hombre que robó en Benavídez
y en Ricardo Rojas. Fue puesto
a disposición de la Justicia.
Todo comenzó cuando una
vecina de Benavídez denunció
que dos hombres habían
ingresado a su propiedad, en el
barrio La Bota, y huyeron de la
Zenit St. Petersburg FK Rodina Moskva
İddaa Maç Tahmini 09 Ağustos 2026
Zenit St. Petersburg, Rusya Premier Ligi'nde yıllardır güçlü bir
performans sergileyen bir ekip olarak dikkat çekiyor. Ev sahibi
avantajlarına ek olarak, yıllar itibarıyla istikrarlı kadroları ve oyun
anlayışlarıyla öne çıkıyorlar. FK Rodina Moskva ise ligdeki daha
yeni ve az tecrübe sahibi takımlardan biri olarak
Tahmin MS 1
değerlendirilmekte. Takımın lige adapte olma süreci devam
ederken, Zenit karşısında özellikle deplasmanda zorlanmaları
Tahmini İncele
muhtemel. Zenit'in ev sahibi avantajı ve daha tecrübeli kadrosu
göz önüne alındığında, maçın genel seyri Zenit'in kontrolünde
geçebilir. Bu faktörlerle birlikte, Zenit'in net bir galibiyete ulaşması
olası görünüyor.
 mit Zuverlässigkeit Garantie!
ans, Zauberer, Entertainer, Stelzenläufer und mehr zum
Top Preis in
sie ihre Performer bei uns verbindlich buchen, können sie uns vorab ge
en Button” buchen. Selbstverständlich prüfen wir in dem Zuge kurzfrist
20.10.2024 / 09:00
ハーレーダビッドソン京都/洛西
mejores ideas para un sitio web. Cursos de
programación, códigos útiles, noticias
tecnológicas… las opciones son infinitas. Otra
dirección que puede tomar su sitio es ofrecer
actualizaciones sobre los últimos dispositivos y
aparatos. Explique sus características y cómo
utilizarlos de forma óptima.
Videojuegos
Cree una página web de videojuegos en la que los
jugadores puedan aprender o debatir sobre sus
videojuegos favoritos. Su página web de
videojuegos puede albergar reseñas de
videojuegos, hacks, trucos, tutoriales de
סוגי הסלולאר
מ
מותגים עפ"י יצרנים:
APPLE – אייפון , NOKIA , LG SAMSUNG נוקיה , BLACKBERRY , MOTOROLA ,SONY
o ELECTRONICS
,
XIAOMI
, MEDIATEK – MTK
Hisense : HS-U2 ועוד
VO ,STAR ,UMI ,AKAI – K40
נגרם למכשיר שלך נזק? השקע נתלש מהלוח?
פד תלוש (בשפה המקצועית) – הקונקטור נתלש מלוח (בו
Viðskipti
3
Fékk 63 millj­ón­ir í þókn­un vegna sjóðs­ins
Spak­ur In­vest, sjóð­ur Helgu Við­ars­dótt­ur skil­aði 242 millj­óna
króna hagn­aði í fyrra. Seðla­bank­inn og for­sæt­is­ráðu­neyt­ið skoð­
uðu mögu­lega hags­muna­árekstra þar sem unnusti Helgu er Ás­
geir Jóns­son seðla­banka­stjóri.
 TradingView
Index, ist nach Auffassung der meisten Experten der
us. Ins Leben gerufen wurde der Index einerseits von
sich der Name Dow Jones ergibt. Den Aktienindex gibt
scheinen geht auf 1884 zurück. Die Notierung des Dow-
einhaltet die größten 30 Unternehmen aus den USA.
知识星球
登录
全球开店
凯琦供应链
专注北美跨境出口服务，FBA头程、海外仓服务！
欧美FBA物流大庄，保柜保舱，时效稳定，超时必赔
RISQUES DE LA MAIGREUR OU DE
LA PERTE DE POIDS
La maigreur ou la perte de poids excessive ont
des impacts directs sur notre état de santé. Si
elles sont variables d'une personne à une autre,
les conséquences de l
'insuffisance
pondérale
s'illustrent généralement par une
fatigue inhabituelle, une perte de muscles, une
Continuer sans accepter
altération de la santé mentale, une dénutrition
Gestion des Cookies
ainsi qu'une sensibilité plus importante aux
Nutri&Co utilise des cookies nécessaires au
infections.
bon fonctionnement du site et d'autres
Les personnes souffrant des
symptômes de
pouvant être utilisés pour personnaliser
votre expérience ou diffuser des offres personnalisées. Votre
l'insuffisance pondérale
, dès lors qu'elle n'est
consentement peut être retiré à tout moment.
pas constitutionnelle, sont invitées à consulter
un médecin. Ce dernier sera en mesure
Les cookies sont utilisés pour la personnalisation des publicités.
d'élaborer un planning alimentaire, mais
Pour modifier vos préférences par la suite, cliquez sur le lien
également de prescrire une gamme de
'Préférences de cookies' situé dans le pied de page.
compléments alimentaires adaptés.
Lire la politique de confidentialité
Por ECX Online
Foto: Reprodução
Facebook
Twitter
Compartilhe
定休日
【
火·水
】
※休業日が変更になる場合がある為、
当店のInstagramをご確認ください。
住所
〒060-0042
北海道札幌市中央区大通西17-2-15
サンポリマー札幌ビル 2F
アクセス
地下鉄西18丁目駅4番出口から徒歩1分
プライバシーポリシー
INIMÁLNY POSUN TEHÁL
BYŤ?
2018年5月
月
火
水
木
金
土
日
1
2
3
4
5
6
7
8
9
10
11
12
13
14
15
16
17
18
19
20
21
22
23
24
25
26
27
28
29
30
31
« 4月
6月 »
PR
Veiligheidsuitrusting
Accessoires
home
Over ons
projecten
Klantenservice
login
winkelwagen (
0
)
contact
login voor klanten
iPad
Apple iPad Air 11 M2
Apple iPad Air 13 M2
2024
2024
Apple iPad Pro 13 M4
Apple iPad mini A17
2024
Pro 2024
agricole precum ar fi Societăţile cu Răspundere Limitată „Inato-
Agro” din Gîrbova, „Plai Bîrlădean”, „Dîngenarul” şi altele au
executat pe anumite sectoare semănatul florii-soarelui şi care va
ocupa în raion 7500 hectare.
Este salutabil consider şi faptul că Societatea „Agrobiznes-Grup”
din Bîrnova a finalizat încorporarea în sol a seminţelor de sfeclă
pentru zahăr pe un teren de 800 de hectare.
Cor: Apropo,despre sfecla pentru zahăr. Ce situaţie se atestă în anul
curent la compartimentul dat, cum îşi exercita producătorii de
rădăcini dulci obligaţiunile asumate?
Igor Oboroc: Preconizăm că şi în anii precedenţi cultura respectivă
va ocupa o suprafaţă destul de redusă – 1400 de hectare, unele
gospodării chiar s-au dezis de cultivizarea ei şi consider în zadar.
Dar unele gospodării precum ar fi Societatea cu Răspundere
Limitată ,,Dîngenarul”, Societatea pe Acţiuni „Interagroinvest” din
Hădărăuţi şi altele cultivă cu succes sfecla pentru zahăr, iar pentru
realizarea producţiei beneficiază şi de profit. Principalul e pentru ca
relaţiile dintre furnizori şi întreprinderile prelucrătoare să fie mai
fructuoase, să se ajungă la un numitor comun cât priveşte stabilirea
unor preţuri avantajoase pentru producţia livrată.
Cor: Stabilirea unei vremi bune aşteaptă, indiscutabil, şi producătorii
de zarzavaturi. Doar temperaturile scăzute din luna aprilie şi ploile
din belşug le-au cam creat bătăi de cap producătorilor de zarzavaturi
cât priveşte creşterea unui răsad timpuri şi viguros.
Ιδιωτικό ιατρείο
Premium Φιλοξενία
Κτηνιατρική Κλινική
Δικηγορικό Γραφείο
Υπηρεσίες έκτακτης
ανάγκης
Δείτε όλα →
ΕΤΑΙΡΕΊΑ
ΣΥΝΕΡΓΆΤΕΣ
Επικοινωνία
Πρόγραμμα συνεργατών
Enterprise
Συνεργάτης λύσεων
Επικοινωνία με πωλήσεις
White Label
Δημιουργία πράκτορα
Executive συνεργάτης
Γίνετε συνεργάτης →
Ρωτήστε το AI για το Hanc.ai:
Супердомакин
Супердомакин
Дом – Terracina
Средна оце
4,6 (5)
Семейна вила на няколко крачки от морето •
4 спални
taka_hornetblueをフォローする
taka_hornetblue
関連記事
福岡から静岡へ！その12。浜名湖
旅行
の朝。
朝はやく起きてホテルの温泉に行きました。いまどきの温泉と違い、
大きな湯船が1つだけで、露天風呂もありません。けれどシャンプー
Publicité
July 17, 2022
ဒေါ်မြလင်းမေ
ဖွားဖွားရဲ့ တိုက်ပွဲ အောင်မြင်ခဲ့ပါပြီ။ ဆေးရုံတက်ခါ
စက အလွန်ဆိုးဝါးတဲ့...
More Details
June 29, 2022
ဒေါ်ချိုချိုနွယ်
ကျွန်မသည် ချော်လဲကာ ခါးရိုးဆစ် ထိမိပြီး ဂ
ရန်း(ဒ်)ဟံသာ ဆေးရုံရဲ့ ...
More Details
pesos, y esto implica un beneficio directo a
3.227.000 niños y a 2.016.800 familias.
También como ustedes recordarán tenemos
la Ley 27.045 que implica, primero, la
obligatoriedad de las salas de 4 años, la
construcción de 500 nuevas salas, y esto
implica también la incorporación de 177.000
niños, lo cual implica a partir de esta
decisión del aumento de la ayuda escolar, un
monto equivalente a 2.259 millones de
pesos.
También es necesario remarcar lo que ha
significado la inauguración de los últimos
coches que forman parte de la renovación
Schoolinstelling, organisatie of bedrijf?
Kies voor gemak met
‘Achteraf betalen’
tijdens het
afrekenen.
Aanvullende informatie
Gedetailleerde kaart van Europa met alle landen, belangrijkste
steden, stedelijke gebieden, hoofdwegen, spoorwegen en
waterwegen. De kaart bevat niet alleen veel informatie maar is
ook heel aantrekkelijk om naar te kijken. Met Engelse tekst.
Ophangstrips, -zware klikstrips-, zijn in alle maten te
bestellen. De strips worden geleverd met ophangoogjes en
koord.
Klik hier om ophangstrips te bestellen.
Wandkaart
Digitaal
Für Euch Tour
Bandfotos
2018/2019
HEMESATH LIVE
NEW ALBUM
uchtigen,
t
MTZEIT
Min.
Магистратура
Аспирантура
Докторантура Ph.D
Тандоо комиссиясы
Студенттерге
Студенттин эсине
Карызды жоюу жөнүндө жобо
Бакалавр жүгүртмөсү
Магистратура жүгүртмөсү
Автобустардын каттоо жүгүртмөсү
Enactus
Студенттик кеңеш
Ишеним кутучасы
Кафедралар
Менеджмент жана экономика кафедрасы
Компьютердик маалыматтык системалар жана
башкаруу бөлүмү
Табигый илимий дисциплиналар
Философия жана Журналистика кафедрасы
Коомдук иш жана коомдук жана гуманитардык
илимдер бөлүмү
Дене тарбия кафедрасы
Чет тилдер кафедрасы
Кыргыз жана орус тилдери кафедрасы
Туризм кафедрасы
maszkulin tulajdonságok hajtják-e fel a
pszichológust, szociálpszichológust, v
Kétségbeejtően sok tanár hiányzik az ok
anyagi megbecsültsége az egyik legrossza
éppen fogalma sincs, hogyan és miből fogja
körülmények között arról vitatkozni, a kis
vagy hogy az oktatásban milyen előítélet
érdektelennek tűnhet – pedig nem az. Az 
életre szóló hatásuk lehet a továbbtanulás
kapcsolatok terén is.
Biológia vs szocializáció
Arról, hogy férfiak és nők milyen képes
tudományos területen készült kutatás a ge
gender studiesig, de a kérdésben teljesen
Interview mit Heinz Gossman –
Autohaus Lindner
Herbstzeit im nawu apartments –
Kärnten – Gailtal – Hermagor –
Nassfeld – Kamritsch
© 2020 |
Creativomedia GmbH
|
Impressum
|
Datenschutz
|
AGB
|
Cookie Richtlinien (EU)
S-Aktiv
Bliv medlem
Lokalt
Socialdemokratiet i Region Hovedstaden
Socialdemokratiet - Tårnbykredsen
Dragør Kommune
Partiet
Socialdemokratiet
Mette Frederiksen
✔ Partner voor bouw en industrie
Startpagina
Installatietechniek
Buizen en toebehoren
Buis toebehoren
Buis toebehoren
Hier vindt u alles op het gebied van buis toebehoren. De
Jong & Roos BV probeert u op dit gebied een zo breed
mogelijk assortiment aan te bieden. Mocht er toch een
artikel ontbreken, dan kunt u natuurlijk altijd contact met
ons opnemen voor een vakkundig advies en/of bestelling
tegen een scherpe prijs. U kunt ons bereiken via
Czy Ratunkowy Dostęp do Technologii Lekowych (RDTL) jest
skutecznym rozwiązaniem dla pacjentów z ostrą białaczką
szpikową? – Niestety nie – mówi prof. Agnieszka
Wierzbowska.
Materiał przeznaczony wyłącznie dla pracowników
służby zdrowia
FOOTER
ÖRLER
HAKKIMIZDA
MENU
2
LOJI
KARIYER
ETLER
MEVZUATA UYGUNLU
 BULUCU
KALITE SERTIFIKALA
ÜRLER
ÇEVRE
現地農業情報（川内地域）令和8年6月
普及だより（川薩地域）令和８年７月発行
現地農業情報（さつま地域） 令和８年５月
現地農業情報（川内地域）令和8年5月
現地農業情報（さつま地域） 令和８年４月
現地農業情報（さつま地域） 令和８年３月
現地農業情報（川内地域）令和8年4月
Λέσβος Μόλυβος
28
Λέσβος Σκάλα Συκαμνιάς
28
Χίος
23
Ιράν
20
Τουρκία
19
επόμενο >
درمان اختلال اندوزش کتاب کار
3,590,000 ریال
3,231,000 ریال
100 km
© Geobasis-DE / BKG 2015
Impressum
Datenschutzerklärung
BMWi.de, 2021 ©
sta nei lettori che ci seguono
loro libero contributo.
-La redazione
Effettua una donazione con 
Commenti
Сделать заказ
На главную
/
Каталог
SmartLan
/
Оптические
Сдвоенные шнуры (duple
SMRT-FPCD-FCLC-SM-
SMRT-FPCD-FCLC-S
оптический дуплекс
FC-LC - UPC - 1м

▬▬▬

Your goal: The lines above from the one containing "Apple iPad Pro 13 M4" through the one containing "Dar unele gospodării" are to be set down exactly, and no others.

Output for this exercise:
Apple iPad Pro 13 M4
Apple iPad mini A17
2024
Pro 2024
agricole precum ar fi Societăţile cu Răspundere Limitată „Inato-
Agro” din Gîrbova, „Plai Bîrlădean”, „Dîngenarul” şi altele au
executat pe anumite sectoare semănatul florii-soarelui şi care va
ocupa în raion 7500 hectare.
Este salutabil consider şi faptul că Societatea „Agrobiznes-Grup”
din Bîrnova a finalizat încorporarea în sol a seminţelor de sfeclă
pentru zahăr pe un teren de 800 de hectare.
Cor: Apropo,despre sfecla pentru zahăr. Ce situaţie se atestă în anul
curent la compartimentul dat, cum îşi exercita producătorii de
rădăcini dulci obligaţiunile asumate?
Igor Oboroc: Preconizăm că şi în anii precedenţi cultura respectivă
va ocupa o suprafaţă destul de redusă – 1400 de hectare, unele
gospodării chiar s-au dezis de cultivizarea ei şi consider în zadar.
Dar unele gospodării precum ar fi Societatea cu Răspundere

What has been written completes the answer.